» **Work required**: Print the full set of records below, character for character and picture-free.

» **Saved data entries**:
══════
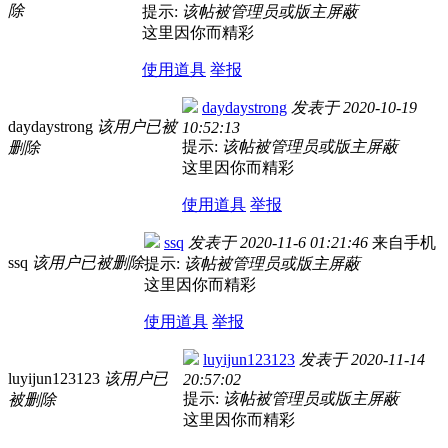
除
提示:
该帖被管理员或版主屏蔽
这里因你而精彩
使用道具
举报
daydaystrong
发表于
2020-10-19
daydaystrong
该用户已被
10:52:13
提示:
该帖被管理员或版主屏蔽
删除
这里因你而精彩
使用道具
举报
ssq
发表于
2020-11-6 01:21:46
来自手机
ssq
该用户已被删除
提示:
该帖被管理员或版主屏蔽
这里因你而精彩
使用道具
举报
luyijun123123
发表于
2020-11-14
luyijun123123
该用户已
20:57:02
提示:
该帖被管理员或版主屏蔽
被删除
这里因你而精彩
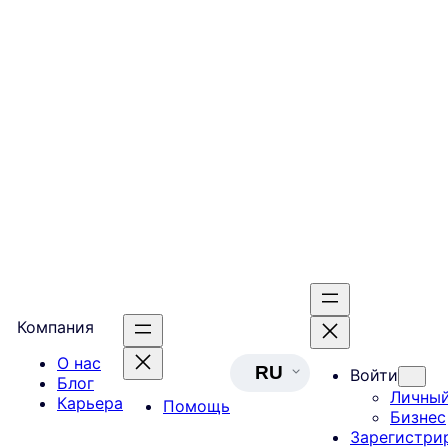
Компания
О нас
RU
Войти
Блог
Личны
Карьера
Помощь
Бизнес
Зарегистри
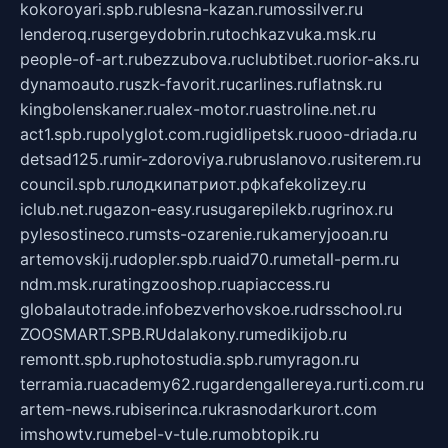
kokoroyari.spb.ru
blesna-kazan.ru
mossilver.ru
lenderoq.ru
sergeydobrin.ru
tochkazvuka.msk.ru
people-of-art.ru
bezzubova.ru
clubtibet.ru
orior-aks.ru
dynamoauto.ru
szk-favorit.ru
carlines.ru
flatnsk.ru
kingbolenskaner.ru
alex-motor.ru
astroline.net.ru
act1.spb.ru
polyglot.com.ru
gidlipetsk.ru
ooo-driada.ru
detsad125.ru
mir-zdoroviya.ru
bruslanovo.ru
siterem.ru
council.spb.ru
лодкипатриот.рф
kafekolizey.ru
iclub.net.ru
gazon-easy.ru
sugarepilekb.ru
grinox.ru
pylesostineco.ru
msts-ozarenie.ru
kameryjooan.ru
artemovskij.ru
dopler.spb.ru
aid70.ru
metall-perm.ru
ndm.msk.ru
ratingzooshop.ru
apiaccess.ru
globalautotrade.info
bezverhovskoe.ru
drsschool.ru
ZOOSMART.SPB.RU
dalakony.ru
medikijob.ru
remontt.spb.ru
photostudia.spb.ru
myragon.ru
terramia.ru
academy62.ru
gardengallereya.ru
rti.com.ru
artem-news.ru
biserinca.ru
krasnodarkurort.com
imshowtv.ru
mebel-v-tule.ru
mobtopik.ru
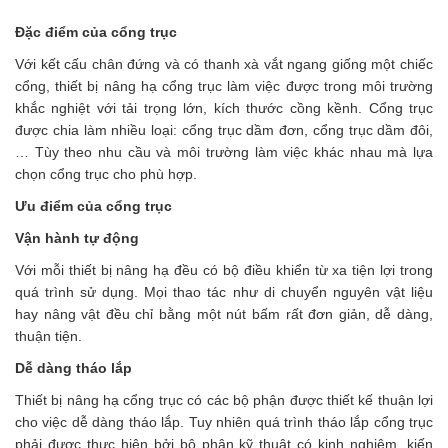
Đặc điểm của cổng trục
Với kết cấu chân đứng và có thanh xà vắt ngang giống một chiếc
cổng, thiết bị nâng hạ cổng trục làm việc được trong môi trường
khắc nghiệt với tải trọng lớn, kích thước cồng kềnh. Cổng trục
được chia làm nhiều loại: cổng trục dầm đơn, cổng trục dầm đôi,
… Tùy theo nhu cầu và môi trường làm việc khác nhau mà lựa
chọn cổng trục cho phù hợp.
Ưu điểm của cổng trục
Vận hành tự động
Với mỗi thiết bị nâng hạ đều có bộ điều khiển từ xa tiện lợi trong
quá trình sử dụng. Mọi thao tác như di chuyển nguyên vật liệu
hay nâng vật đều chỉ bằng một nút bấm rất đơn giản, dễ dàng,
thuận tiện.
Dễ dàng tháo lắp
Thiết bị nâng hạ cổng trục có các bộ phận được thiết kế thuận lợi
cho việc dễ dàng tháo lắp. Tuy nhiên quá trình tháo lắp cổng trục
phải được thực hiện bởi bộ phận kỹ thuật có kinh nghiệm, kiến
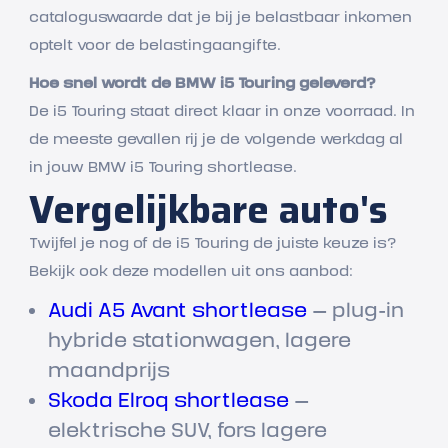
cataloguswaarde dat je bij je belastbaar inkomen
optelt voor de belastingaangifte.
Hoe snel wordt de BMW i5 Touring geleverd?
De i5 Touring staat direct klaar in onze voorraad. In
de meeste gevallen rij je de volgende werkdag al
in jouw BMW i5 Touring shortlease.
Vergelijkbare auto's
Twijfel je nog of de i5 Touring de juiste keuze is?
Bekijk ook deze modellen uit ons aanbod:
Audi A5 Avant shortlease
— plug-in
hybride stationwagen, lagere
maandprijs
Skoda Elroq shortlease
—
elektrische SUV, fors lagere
══════
» **Output of the exercise**:
除
提示:
该帖被管理员或版主屏蔽
这里因你而精彩
使用道具
举报
daydaystrong
发表于
2020-10-19
daydaystrong
该用户已被
10:52:13
提示:
该帖被管理员或版主屏蔽
删除
这里因你而精彩
使用道具
举报
ssq
发表于
2020-11-6 01:21:46
来自手机
ssq
该用户已被删除
提示:
该帖被管理员或版主屏蔽
这里因你而精彩
使用道具
举报
luyijun123123
发表于
2020-11-14
luyijun123123
该用户已
20:57:02
提示:
该帖被管理员或版主屏蔽
被删除
这里因你而精彩
Компания
О нас
RU
Войти
Блог
Личны
Карьера
Помощь
Бизнес
Зарегистри
kokoroyari.spb.ru
blesna-kazan.ru
mossilver.ru
lenderoq.ru
sergeydobrin.ru
tochkazvuka.msk.ru
people-of-art.ru
bezzubova.ru
clubtibet.ru
orior-aks.ru
dynamoauto.ru
szk-favorit.ru
carlines.ru
flatnsk.ru
kingbolenskaner.ru
alex-motor.ru
astroline.net.ru
act1.spb.ru
polyglot.com.ru
gidlipetsk.ru
ooo-driada.ru
detsad125.ru
mir-zdoroviya.ru
bruslanovo.ru
siterem.ru
council.spb.ru
лодкипатриот.рф
kafekolizey.ru
iclub.net.ru
gazon-easy.ru
sugarepilekb.ru
grinox.ru
pylesostineco.ru
msts-ozarenie.ru
kameryjooan.ru
artemovskij.ru
dopler.spb.ru
aid70.ru
metall-perm.ru
ndm.msk.ru
ratingzooshop.ru
apiaccess.ru
globalautotrade.info
bezverhovskoe.ru
drsschool.ru
ZOOSMART.SPB.RU
dalakony.ru
medikijob.ru
remontt.spb.ru
photostudia.spb.ru
myragon.ru
terramia.ru
academy62.ru
gardengallereya.ru
rti.com.ru
artem-news.ru
biserinca.ru
krasnodarkurort.com
imshowtv.ru
mebel-v-tule.ru
mobtopik.ru
Đặc điểm của cổng trục
Với kết cấu chân đứng và có thanh xà vắt ngang giống một chiếc
cổng, thiết bị nâng hạ cổng trục làm việc được trong môi trường
khắc nghiệt với tải trọng lớn, kích thước cồng kềnh. Cổng trục
được chia làm nhiều loại: cổng trục dầm đơn, cổng trục dầm đôi,
… Tùy theo nhu cầu và môi trường làm việc khác nhau mà lựa
chọn cổng trục cho phù hợp.
Ưu điểm của cổng trục
Vận hành tự động
Với mỗi thiết bị nâng hạ đều có bộ điều khiển từ xa tiện lợi trong
quá trình sử dụng. Mọi thao tác như di chuyển nguyên vật liệu
hay nâng vật đều chỉ bằng một nút bấm rất đơn giản, dễ dàng,
thuận tiện.
Dễ dàng tháo lắp
Thiết bị nâng hạ cổng trục có các bộ phận được thiết kế thuận lợi
cho việc dễ dàng tháo lắp. Tuy nhiên quá trình tháo lắp cổng trục
phải được thực hiện bởi bộ phận kỹ thuật có kinh nghiệm, kiến
cataloguswaarde dat je bij je belastbaar inkomen
optelt voor de belastingaangifte.
Hoe snel wordt de BMW i5 Touring geleverd?
De i5 Touring staat direct klaar in onze voorraad. In
de meeste gevallen rij je de volgende werkdag al
in jouw BMW i5 Touring shortlease.
Vergelijkbare auto's
Twijfel je nog of de i5 Touring de juiste keuze is?
Bekijk ook deze modellen uit ons aanbod:
Audi A5 Avant shortlease
— plug-in
hybride stationwagen, lagere
maandprijs
Skoda Elroq shortlease
—
elektrische SUV, fors lagere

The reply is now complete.